# Reduced composite dietary antioxidant index increases the risk of Parkinson’s disease and all-cause mortality in Parkinson’s disease patients: evidence from the NHANES database

**Authors:** Fei Huang, Jingwen Hao, Chanjuan Chen, Qun Liu, Dan He

PMC · DOI: 10.3389/fnagi.2025.1510654 · 2025-04-17

## TL;DR

Lower antioxidant intake increases Parkinson's disease risk and mortality in patients, especially in older adults and those with hypertension.

## Contribution

Identifies CDAI as an independent risk factor for PD and mortality, with subgroup-specific effects.

## Key findings

- Lower CDAI scores are linked to higher Parkinson's disease risk in the general population.
- Reduced CDAI is associated with increased all-cause mortality in Parkinson's patients.
- The effect is stronger in older adults, smokers, and individuals with hypertension.

## Abstract

This study aimed to investigate the relationship between the Composite Dietary Antioxidant Index (CDAI) and the prevalence of Parkinson’s disease (PD), as well as to explore its relationship with all-cause mortality risk in PD patients.

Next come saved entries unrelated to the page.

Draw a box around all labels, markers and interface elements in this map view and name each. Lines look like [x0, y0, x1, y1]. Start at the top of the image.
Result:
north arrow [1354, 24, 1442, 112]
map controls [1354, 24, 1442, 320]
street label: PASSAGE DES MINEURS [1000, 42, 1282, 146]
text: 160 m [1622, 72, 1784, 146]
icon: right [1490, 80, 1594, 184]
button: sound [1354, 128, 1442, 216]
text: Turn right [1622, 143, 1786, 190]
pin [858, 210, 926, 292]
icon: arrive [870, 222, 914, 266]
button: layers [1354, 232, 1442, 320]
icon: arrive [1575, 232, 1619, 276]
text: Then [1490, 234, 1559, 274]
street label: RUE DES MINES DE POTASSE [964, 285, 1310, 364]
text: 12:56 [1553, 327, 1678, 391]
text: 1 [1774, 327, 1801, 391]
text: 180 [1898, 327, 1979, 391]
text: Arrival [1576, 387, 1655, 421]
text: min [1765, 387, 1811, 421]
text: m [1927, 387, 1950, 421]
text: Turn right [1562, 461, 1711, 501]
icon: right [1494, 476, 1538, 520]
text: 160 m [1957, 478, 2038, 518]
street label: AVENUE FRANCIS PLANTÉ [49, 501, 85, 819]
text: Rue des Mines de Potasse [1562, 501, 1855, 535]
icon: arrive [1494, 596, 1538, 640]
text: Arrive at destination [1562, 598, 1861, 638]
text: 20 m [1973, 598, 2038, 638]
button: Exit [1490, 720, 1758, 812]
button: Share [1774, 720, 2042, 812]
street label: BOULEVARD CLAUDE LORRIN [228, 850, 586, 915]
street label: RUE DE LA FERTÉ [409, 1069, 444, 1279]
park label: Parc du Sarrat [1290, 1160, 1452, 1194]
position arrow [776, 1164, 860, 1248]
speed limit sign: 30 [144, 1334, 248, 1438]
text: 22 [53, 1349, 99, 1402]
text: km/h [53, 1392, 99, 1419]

Data from the National Health and Nutrition Examination Survey (NHANES) database spanning from 2007 to 2018 were used, including 119,609 participants. After excluding individuals aged <18 years, those with incomplete follow-up data, and those missing critical variables such as CDAI and covariates, the final cohort consisted of 34,133 participants. Participants were categorized into a PD group (510 individuals) and a non-PD group (33,623 individuals). The CDAI values were calculated, and participants were divided into three groups based on the tertile distribution of their CDAI scores: Q1 (CDAI < −1.07), Q2 (−1.07 to 1.74), and Q3 (CDAI >1.74). Weighted logistic regression and weighted Cox regression analyses were employed to evaluate the associations between CDAI and the prevalence of PD, as well as between CDAI and all-cause mortality risk. Restricted cubic spline regression analysis was used to further elucidate the precise relationship between CDAI and outcome events.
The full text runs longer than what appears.